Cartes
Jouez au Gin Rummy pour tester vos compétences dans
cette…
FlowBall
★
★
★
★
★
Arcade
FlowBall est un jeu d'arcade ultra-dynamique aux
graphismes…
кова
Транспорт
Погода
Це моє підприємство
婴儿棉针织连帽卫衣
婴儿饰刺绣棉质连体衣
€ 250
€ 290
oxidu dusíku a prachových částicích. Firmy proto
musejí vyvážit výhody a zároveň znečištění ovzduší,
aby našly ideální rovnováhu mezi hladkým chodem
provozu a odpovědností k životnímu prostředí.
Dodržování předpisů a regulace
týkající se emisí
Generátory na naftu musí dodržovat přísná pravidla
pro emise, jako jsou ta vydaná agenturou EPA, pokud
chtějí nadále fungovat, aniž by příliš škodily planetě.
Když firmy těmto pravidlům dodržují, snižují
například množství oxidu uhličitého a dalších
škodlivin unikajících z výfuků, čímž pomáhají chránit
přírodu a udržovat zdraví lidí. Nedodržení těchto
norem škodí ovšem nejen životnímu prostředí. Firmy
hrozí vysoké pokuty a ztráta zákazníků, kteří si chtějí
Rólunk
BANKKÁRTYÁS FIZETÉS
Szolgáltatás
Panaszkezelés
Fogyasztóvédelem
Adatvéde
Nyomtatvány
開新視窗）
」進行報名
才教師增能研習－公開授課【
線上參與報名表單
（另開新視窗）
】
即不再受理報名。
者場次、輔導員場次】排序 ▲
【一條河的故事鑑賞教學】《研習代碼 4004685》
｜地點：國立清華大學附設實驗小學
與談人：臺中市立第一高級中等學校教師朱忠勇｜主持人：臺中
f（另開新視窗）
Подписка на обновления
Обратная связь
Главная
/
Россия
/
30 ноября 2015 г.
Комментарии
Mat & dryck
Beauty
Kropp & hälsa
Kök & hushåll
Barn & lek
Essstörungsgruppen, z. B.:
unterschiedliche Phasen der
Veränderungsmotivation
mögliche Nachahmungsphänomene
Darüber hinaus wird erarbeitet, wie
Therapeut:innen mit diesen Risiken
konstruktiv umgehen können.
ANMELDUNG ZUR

• [Exercise goal]: Scan the data above for the string "FlowBall" and copy each line where it appears.

• [Task response]:
FlowBall
FlowBall est un jeu d'arcade ultra-dynamique aux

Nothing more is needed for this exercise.